Il piano industriale presentato da Marchionne, la sua eredità, prevede l’abbandono di alcune produzioni e di marchi Fiat che hanno fatto il loro tempo (praticamente resterà solo la 500). Ma vuole anche puntare sulla Maserati e sull’Alfa Romeo. Vedremo se verrà confermato, anche perché finora non ha ancora preso forma.

Il mandato chiave del nuovo capo azienda riguarderà senza dubbio l’alleanza, il matrimonio, la fusione o comunque la si voglia presentare, con un gruppo più forte. Perché la Fca è ancora troppo grande per essere gestita come una impresa di nicchia e troppo piccola (all’ottavo posto mondiale) per vivere in splendida solitudine. Vedremo come e quando si realizzerà l’intesa e soprattutto con chi. Se ci saranno sovrapposizioni e ridondanze il che significa chiudere stabilimenti e licenziare operai, se l’Italia diventerà l’anello debole della nuova catena.

Più chiara sembra la strategia di Exor.
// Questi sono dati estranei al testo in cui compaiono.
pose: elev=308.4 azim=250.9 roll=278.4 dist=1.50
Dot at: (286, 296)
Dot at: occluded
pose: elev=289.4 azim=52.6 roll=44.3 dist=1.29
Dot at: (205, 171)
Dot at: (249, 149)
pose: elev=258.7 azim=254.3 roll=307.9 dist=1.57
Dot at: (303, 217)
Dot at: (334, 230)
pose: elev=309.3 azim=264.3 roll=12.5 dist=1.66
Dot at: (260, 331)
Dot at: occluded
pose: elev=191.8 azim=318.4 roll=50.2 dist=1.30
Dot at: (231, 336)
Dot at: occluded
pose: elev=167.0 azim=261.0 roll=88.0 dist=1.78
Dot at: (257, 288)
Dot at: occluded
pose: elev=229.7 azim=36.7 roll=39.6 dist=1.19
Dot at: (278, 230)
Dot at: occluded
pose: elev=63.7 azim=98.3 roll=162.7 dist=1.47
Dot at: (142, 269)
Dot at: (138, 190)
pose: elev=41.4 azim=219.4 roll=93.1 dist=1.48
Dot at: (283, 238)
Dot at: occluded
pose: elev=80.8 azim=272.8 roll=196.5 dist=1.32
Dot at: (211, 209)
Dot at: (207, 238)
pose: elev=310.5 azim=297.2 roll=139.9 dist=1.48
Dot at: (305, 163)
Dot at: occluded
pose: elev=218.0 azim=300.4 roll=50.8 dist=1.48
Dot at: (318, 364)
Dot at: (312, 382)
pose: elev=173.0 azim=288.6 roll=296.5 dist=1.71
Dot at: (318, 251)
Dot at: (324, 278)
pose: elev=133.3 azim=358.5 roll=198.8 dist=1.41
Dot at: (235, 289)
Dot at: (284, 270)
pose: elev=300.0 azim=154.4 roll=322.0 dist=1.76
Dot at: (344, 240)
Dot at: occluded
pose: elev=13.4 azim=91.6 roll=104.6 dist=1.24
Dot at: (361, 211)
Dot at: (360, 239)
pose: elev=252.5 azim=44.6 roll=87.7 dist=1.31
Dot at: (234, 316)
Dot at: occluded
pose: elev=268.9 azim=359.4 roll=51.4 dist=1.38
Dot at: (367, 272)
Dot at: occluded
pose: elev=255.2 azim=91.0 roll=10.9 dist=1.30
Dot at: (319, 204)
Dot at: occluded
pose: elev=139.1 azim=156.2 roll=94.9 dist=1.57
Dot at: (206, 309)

La Ferrari, ormai, marcia da sola con un valore di borsa (24 miliardi di euro) di poco inferiore a quello dell’intera Fca (26 miliardi). È stato scelto Mike Manley, un manager che viene dalla Philip Morris, e anche questo è un segnale, perché attorno al cavallino rampante dovrà coagularsi il polo del lusso che John Elkann vorrebbe far nascere. Exor, così, potrebbe trasformarsi in una conglomerata finanziaria (industria, assicurazioni, marketing, editoria) senza dipendere più da un settore come l’auto, esposto come pochi agli alti e bassi della congiuntura e divoratore di risorse per gli ingenti investimenti che richiede. Il passaggio all’automobile 4.0 (elettrica, a pilota automatico, volante e quel che sarà) si presenta già come un bagno di sangue per chi non possiede la leva finanziaria adeguata.

A queste trasformazioni strutturali non si può rispondere con i dazi come se fosse il riso cambogiano (ammesso che siano giusti anche in quel caso). La retorica populista impallidisce e scompare, anche quella di Donald Trump che con Marchionne aveva stabilito un buon feeling perché la Chrysler aveva assunto anche operai americani. L’onda della tecnologia è ben più lunga e robusta di quella gialloverde.